If I have very large array of bytes and want to find indices of all 1-bits, indices counting from leftmost bit, how do I do this efficiently, probably using SIMD.
(For finding the first 1-bit, see an earlier question. This question produces an array of outputs instead of 1 index.)

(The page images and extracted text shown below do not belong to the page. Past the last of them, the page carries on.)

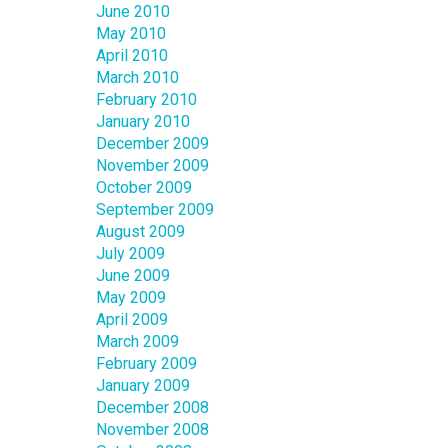
June 2010
May 2010
April 2010
March 2010
February 2010
January 2010
December 2009
November 2009
October 2009
September 2009
August 2009
July 2009
June 2009
May 2009
April 2009
March 2009
February 2009
January 2009
December 2008
November 2008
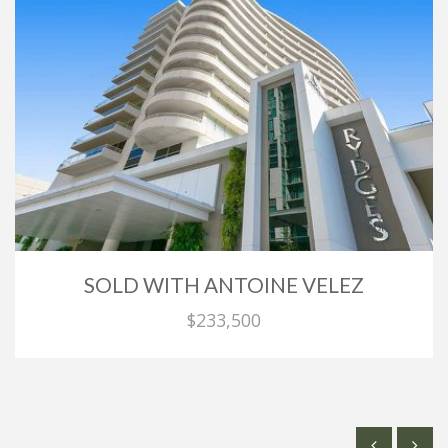
SOLD WITH ANTOINE VELEZ
$233,500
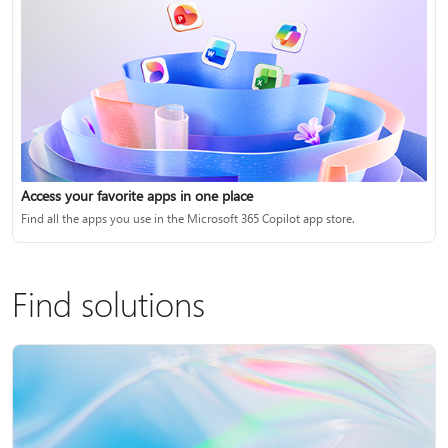
Access your favorite apps in one place
Find all the apps you use in the Microsoft 365 Copilot app store.
Find solutions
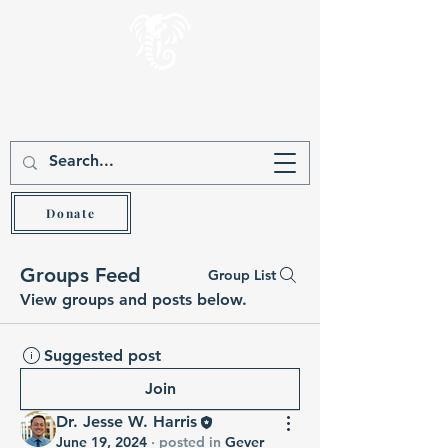
Gever Hakam
Teach the wise and he will be wiser (Prov 9:9)
Donate
Groups Feed
Group List
View groups and posts below.
Suggested post
Join
Dr. Jesse W. Harris
June 19, 2024
·
posted in
Gever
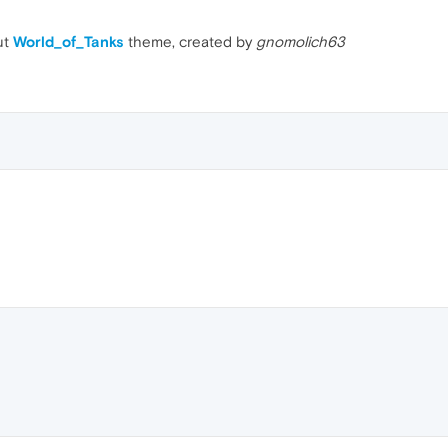
ut
World_of_Tanks
theme, created by
gnomolich63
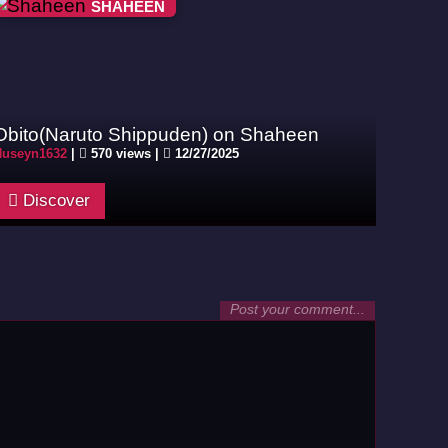
SHAHEEN
Obito(Naruto Shippuden) on Shaheen
Huseyn1632
|
570 views |
12/27/2025
Discover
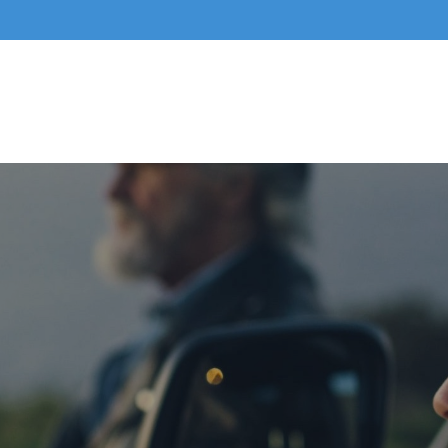
Home
About Us
Business Services
Indivi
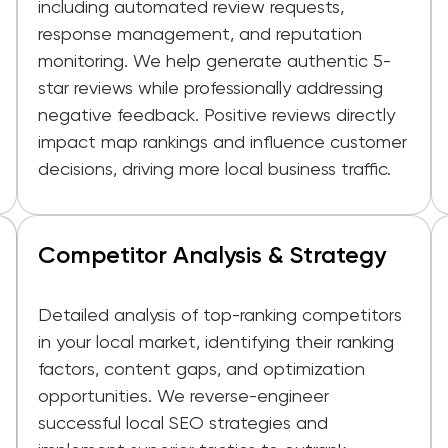
including automated review requests,
response management, and reputation
monitoring. We help generate authentic 5-
star reviews while professionally addressing
negative feedback. Positive reviews directly
impact map rankings and influence customer
decisions, driving more local business traffic.
Competitor Analysis & Strategy
Detailed analysis of top-ranking competitors
in your local market, identifying their ranking
factors, content gaps, and optimization
opportunities. We reverse-engineer
successful local SEO strategies and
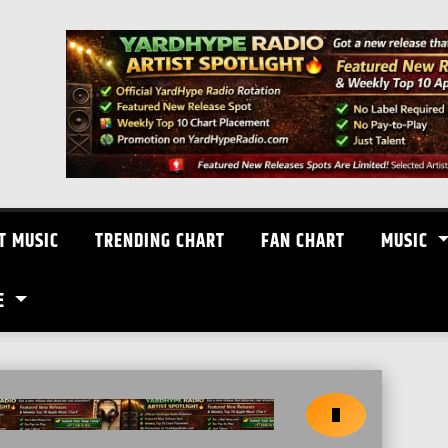
T MUSIC
TRENDING CHART
FAN CHART
MUSIC
E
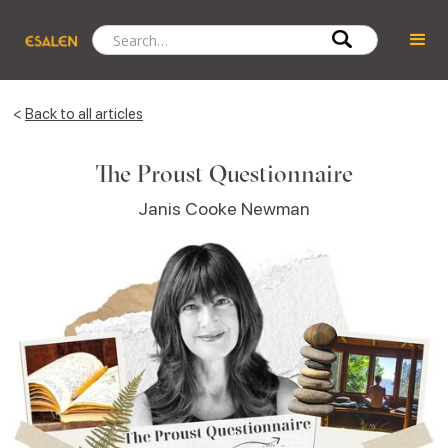
<
Back to all articles
The Proust Questionnaire
Janis Cooke Newman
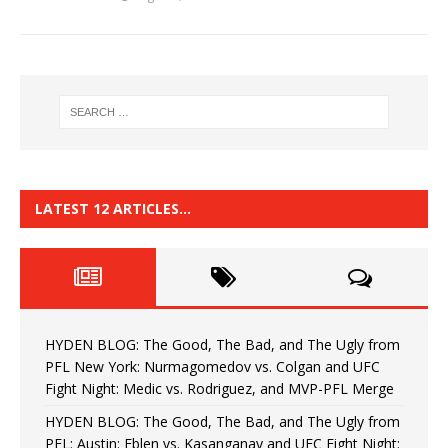
LATEST 12 ARTICLES…
HYDEN BLOG: The Good, The Bad, and The Ugly from
PFL New York: Nurmagomedov vs. Colgan and UFC
Fight Night: Medic vs. Rodriguez, and MVP-PFL Merge
HYDEN BLOG: The Good, The Bad, and The Ugly from
PFL: Austin: Eblen vs. Kasanganay and UFC Fight Night:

Of course I can do following 512-bit non-SIMD version using C++20:
Try it online!
#include <cstdint>
#include <iostream>
#include <bit>
int Find1s512(uint64_t const * p, uint16_t * idxs) {
int rpos = 0;
for (int i = 0; i < 8; ++i) {
uint64_t n = p[i];
while (true) {
int const j = std::countr_zero(n);
if (j >= 64)
break;
idxs[rpos++] = i * 64 + j;
n &= n - 1;
}
}
return rpos;
}
int main() {
uint64_t a[8] = {(1ULL << 17) | (1ULL << 63),
1ULL << 19, 1ULL << 23};
uint16_t b[512] = {};
int const cnt = Find1s512(a, b);
for (int i = 0; i < cnt; ++i)
std::cout << int(b[i]) << " ";
// Printed result: 17 63 83 151
}
And use above 512-bit version as building block to collect 1-bit positions of whole large array.
But I'd like to find out what is the most efficient way to do this, especially using SIMD 128/256/512.